The very first page of the draft text states: “Declassify on: Five years from entry into force of the TISA agreement or, if no agreement enters into force, five years from the close of the negotiations.”
Moreover, it states: “This document must be protected from unauthorized disclosure.... It must be stored in a locked or secured building, room, or container.” Members of the U.S. Congress are not allowed to see the secret text; it will be presented to them, finally, in a high-pressure, no-debate vote, following a massive lobbying effort by the usual crony corporatists from the financial, insurance, and information technology sectors.
Incredibly (but as should be expected), the participants in and promoters of the TISA insist that they are all for transparency, openness, and due process. The U.S. Trade Representative’s website on TISA declares: “TISA will support the development of strong, transparent, and effective regulatory policies, which are so important to enabling international commerce.”
The U.S. Chamber of Commerce, which regularly betrays the interests of its hundreds of thousands of small and medium Main Street business members to push the one-world agenda of Wall Street, straight-facedly claims that TISA will advance the principles of “increased transparency and public participation.”

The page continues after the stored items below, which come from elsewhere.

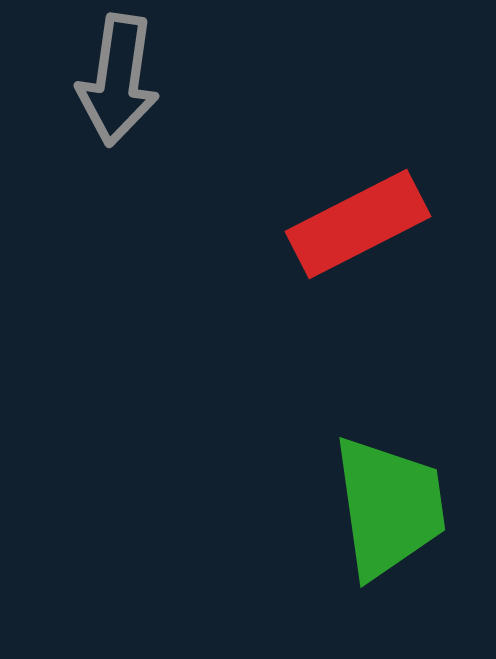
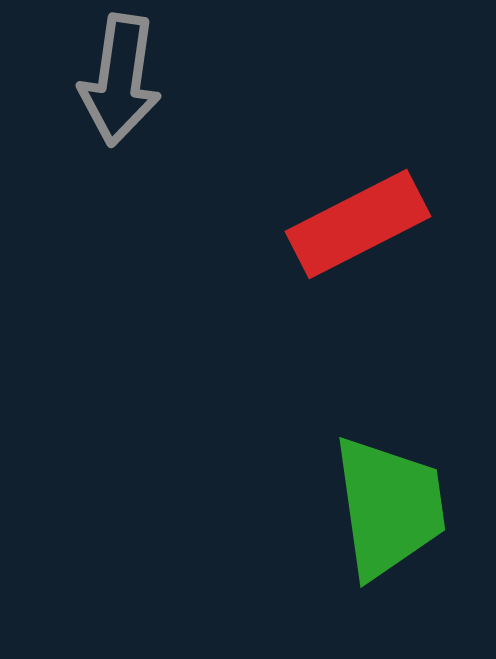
gray arrow: moved 2 px right
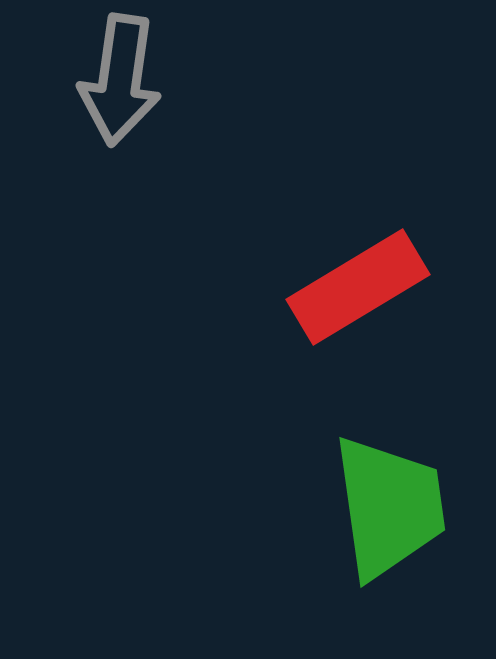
red rectangle: moved 63 px down; rotated 4 degrees counterclockwise
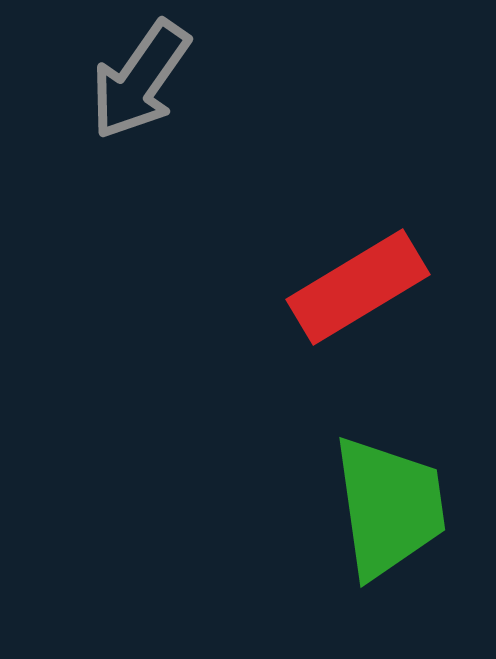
gray arrow: moved 20 px right; rotated 27 degrees clockwise
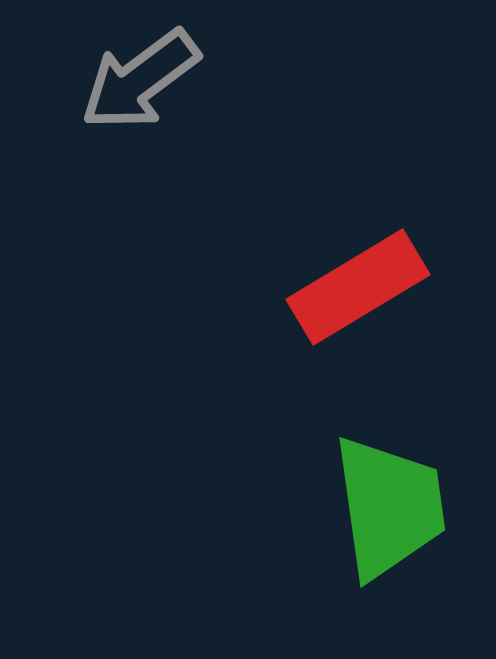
gray arrow: rotated 18 degrees clockwise
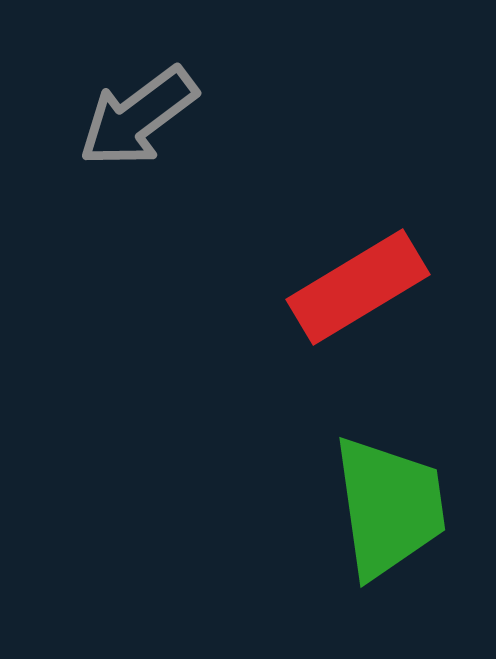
gray arrow: moved 2 px left, 37 px down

The Coalition of Services Industries (CSI), a high-powered business lobby, echoes the Chamber’s assertions, stating that TISA will address major trade barriers such as “lack of transparency and need for due process of law.” But, of course, in order to achieve “transparency” we’ll have to accept non-transparency (i.e., absolute secrecy) and lack of due process — for a period of time. CSI’s members include such heavyweights as 21st Century Fox, Aflac, AT&T, FedEx, Google, IBM, Microsoft, Oracle, Prudential, UPS, Verizon, and Walmart, as well as too-big-to-fail bailout kings such as AIG, Citigroup, and JPMorgan Chase. Exactly the type of folks known for transparency and business ethics, right?
The TISA negotiations are no small matter; they encompass an immense chunk of our economy and have the potential to eviscerate many of our constitutional checks and balances, as well as launch a new tidal wave of job outsourcing. The U.S. Trade Representative’s office says that services “account for three-quarters of U.S. GDP and 4 out of 5 jobs in the United States.” The targeted sectors include banking and financial services, legal services, accounting, insurance, engineering, software design, teaching, real estate, tourism, consulting, energy distribution, transportation, telecommunications, courier and postal services, and a great deal more.
Under our U.S. constitutional system, the national government in Washington, D.C., is restricted to the exercise of specific, delegated powers having to do primarily with national defense, diplomacy, postal service, etc. The individual states reserved to themselves the vast majority of powers concerning criminal and civil law, commercial relations, contracts, business regulation, professional standards and licensing, etc. Each of our 50 states enacts its own laws and regulations governing these matters. TISA would strip those powers from state and local governments and transfer them to regional tribunals and the WTO.
Have your senators, congressman, governor, and state legislators registered opposition to this assault on our national sovereignty, states’ rights, and service jobs?